[WORK TASK] Pull out every line from the start of the records through the line holding "Готово до відправки", both ends included, and reproduce them word for word.

[RECORDS TO PROCESS]
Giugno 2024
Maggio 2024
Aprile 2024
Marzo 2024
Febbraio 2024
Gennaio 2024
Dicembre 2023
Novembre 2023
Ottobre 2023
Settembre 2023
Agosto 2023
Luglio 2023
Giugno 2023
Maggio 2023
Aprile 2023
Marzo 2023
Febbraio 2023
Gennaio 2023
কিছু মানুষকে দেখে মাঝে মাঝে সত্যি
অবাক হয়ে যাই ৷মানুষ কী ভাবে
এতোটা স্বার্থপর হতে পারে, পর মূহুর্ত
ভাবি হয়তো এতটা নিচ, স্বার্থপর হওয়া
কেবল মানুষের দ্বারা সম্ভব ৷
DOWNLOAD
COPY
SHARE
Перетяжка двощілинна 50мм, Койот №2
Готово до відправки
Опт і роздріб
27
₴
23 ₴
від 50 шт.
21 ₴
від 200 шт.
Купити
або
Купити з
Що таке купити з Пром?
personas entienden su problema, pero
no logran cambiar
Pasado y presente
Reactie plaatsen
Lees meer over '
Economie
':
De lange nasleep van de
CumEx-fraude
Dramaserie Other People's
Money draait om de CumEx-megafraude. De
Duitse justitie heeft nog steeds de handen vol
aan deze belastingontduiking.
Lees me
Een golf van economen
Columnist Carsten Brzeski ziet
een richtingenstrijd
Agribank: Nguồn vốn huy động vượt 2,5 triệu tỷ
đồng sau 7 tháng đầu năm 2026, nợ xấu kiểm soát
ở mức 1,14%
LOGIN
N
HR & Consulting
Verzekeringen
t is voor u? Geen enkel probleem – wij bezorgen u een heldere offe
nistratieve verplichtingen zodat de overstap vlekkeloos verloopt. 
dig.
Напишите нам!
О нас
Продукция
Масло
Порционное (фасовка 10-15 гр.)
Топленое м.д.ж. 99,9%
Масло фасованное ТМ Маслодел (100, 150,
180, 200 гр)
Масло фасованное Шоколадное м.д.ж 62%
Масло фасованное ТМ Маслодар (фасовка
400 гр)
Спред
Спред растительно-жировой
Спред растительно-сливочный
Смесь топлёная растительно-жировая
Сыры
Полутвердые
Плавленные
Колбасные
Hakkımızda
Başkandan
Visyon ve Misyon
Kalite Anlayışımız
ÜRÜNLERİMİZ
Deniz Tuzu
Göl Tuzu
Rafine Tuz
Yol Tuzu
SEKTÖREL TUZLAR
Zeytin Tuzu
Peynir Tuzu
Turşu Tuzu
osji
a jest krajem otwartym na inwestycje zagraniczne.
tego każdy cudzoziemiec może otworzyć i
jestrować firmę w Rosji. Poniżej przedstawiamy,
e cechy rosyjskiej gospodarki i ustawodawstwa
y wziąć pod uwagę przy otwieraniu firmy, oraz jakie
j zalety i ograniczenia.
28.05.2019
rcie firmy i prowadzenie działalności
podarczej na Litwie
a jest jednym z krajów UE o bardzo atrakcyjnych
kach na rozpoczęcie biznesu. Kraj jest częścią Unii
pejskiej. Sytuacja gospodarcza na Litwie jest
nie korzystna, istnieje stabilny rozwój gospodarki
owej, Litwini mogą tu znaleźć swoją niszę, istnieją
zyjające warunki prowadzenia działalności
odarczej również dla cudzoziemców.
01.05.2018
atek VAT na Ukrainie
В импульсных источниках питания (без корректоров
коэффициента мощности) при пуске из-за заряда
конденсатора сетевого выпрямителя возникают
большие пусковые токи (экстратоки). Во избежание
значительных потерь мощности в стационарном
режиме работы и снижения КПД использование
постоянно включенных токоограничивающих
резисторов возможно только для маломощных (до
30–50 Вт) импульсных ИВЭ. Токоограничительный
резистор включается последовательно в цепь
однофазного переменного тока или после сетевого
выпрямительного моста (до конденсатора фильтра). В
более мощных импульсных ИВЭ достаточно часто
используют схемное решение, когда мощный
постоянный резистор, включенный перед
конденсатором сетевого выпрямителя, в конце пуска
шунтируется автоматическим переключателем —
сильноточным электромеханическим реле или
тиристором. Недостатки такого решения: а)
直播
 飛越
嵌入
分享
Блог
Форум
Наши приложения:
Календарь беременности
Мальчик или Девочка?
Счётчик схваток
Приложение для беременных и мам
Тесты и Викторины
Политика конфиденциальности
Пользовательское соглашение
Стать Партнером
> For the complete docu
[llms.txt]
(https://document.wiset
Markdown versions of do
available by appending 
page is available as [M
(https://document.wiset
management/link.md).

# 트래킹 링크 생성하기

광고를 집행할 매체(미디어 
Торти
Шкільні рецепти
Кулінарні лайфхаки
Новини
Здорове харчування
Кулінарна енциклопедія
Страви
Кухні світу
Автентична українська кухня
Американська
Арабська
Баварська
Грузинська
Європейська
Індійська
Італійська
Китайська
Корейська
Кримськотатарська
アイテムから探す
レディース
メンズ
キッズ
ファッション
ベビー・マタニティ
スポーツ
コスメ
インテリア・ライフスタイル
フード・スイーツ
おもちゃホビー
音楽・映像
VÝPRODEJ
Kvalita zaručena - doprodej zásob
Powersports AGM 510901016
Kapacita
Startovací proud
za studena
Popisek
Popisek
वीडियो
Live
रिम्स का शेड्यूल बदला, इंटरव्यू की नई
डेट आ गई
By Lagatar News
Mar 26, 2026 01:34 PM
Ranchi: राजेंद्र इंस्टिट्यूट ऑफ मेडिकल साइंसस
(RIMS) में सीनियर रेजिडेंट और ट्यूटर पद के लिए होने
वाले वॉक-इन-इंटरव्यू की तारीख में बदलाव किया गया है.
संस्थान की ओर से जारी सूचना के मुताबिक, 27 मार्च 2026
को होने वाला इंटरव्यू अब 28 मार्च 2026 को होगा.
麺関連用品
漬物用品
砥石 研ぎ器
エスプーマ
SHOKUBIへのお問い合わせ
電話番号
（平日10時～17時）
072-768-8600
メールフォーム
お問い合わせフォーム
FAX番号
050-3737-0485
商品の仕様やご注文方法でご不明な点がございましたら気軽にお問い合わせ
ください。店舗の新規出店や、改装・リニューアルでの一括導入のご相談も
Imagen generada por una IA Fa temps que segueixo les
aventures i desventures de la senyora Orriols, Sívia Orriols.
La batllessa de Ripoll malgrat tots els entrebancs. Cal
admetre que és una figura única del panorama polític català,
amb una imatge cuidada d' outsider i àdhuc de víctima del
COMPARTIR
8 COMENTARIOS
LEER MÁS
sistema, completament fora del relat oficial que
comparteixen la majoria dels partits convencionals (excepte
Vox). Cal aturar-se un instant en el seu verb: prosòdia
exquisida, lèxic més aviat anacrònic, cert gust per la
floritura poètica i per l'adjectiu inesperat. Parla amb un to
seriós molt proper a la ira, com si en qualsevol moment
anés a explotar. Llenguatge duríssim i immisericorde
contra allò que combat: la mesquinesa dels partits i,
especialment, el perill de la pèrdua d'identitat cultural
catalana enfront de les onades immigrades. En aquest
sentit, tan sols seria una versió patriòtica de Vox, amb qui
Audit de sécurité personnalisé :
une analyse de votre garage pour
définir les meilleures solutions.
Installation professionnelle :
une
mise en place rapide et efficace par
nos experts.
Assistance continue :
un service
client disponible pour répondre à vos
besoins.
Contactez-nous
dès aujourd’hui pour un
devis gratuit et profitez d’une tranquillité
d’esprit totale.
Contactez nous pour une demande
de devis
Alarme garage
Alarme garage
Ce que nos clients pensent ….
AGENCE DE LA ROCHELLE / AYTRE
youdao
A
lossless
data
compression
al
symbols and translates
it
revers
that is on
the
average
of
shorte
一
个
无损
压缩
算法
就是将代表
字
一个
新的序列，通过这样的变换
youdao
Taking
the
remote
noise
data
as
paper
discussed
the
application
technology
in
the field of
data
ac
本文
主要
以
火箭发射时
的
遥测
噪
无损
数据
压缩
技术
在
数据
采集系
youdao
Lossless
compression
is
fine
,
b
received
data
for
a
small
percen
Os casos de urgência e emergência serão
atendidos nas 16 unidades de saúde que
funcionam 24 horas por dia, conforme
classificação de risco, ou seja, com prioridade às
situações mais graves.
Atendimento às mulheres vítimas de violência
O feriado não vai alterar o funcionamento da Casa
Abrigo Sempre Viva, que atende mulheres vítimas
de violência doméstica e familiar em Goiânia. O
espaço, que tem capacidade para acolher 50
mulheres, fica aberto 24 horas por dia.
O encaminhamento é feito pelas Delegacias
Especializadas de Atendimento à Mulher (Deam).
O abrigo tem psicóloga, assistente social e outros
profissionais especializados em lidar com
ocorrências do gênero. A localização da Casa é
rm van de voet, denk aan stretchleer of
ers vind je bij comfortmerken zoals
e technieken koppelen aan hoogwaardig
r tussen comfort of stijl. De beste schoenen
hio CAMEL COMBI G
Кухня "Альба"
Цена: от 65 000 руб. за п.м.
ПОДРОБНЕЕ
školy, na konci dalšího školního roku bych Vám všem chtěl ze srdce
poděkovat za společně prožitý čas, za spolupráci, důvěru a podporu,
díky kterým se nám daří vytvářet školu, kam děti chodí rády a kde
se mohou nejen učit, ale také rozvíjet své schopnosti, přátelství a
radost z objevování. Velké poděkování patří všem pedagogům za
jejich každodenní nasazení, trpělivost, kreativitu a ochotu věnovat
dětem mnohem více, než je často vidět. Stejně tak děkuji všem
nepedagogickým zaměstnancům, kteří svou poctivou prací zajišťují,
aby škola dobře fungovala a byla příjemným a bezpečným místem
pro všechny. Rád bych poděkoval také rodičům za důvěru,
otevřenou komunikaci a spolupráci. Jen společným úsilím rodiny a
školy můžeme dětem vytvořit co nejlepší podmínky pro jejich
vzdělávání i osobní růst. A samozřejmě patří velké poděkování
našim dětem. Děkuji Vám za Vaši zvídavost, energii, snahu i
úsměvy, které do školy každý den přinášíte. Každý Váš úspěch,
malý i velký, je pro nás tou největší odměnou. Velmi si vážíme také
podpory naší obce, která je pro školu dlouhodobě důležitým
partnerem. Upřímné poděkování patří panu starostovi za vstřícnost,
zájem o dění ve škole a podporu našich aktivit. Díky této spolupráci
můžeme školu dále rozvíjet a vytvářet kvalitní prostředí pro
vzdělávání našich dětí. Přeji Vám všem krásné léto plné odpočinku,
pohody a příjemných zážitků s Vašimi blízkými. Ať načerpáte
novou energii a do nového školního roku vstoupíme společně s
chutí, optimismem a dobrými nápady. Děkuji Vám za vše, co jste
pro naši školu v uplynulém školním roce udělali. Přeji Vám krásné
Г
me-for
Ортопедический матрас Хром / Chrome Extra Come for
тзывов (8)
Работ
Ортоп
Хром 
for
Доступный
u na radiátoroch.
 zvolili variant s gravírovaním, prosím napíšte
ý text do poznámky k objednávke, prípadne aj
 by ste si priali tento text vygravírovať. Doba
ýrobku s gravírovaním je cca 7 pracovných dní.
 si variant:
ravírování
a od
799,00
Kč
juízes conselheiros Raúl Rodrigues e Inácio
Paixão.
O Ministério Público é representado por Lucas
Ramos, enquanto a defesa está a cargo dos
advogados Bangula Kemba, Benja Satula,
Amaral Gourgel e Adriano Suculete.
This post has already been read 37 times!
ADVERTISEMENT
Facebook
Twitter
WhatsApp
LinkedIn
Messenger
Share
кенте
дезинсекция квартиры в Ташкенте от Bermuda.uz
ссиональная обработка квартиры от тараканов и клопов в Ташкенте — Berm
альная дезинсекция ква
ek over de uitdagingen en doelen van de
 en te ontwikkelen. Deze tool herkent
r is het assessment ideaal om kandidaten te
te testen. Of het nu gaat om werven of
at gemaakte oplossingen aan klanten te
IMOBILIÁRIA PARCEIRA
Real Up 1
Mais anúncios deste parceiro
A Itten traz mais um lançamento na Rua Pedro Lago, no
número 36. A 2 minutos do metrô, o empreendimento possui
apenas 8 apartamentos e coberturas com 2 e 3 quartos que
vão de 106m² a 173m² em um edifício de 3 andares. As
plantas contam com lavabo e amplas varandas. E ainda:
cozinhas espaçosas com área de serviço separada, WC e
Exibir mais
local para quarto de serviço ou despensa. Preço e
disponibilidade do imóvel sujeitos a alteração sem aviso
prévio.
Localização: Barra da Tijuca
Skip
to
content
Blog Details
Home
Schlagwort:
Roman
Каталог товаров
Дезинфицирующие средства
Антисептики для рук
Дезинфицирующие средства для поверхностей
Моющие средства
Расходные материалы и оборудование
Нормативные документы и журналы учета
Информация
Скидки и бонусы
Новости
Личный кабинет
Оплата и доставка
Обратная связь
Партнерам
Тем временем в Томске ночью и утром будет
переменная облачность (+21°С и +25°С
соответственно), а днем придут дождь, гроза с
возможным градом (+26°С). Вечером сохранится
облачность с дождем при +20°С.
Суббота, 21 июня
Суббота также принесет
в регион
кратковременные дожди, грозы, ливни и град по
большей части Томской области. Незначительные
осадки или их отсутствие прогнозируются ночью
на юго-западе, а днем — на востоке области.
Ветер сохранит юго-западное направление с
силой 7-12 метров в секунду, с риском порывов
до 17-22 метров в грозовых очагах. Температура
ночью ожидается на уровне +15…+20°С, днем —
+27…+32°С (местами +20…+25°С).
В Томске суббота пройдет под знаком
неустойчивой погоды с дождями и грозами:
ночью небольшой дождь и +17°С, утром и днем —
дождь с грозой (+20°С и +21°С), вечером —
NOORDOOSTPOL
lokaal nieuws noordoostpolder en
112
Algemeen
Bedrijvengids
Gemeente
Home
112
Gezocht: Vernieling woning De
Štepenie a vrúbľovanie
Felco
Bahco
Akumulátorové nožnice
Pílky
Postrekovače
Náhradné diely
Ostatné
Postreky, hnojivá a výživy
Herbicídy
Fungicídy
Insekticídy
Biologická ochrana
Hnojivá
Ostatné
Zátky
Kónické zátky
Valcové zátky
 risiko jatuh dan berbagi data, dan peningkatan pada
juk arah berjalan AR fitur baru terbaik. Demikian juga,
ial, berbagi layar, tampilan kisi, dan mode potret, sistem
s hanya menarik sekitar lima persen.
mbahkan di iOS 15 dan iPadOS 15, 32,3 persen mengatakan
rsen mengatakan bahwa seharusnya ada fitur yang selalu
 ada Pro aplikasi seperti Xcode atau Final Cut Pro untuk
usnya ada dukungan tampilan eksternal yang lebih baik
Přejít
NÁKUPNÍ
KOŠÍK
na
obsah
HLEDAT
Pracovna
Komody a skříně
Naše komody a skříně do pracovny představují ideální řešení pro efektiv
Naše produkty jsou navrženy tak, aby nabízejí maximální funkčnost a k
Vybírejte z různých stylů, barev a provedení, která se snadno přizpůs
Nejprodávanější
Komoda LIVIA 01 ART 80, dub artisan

[SOLUTION BELOW]
Giugno 2024
Maggio 2024
Aprile 2024
Marzo 2024
Febbraio 2024
Gennaio 2024
Dicembre 2023
Novembre 2023
Ottobre 2023
Settembre 2023
Agosto 2023
Luglio 2023
Giugno 2023
Maggio 2023
Aprile 2023
Marzo 2023
Febbraio 2023
Gennaio 2023
কিছু মানুষকে দেখে মাঝে মাঝে সত্যি
অবাক হয়ে যাই ৷মানুষ কী ভাবে
এতোটা স্বার্থপর হতে পারে, পর মূহুর্ত
ভাবি হয়তো এতটা নিচ, স্বার্থপর হওয়া
কেবল মানুষের দ্বারা সম্ভব ৷
DOWNLOAD
COPY
SHARE
Перетяжка двощілинна 50мм, Койот №2
Готово до відправки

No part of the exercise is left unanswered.